Le choix d’un genre bénéficiant d’un grand lectorat n’est d’ailleurs pas un phénomène récent. Ce n’est pas par hasard que Cervantès parodiait les romans de chevalerie, ni Rabelais celui des romans populaires de la fin du Moyen Âge. Dumas a illustré le roman de capes et d’épées, le roman historique, le roman d’amour, etc. Flaubert, de même, a pris soin d’inscrire Salammbô et Madame Bovary dans leurs genres respectifs, dont il connaissait parfaitement les particularités.

Du danger d’imiter le succès des autres

Une fois le genre défini, les livres pratiques proposent une méthodologie pour construire une intrigue et des personnages, susciter l’adhésion du lecteur et manufacturer une fin surprenante. C’est précisément là que le bât blesse : très souvent, cette méthodologie s’inspire tellement des best sellers existants qu’elle permet seulement… de les réécrire ! Shawn Coyne, par exemple, porte au pinacle Le silence des agneaux, de Thomas Harris, et vous aide à écrire des romans suivant le même modèle narratif, comme s’il n’existait qu’une seule route vers la réussite.

Tel est souvent le paradoxe des méthodes de narration : à force de s’inspirer des romans à succès existants, elles finissent par exclure toute innovation dans l’art décrire. Confondant les manies d’une poignée de romanciers étasuniens avec les lois universelles de la narration, elles emprisonnent les nouveaux auteurs dans des clichés qui lasseront le public. En effet, si les conventions et les scènes obligatoires d’un genre ont leur importance, l’originalité de l’intrigue et des personnages détermine bien plus profondément le destin d’un roman.

Comme tous les autres arts, celui d’écrire des histoires ne peut être enfermé dans une méthodologie rigide.

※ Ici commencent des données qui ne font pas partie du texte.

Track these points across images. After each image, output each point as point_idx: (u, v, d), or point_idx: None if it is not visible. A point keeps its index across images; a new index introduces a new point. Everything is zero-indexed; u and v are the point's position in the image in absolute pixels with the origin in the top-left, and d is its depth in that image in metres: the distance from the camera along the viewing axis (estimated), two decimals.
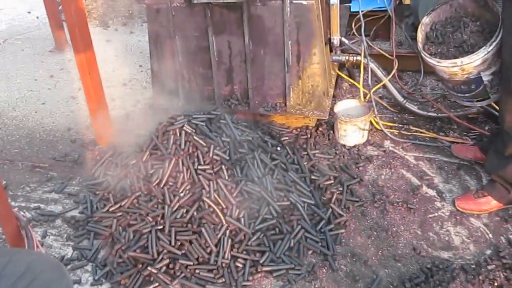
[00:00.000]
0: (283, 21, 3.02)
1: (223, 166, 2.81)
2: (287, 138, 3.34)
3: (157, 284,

Pas plus que les autres arts, celui d’écrire des histoires ne peut se passer d’une maîtrise de ses techniques de base. Les règles fondamentales de la narration ne briment pas la créativité, mais la libèrent. Les méthodes qui m’intéressent sont celles qui atteignent le difficile équilibre entre la contrainte et la liberté, la tension et le relâchement, les conventions et la créativité.

Une dernière remarque : j’évite également tous les livres qui me promettent la facilité. Car s’il est une chose que j’ai apprise en écrivant, c’est que la maîtrise d’un art demande énormément d’efforts et d’obstination. N’importe qui peut dessiner un beau portrait en suivant pas à pas une vidéo en ligne, mais la création d’un portrait vraiment original n’est accessible qu’à celui qui a usé des centaines de crayons à s’exercer et à chercher son style. En réalité, les meilleurs traités d’art narratif n’offrent pas des solutions faciles, mais des consignes à respecter. Dès qu’une méthode ressemble à un exercice de peinture par numéros, vous indiquant dans les détails comment remplir les petites cases pour obtenir un résultat standardisé garanti par contrat, vous pouvez être sûr qu’elle ne vous apportera rien.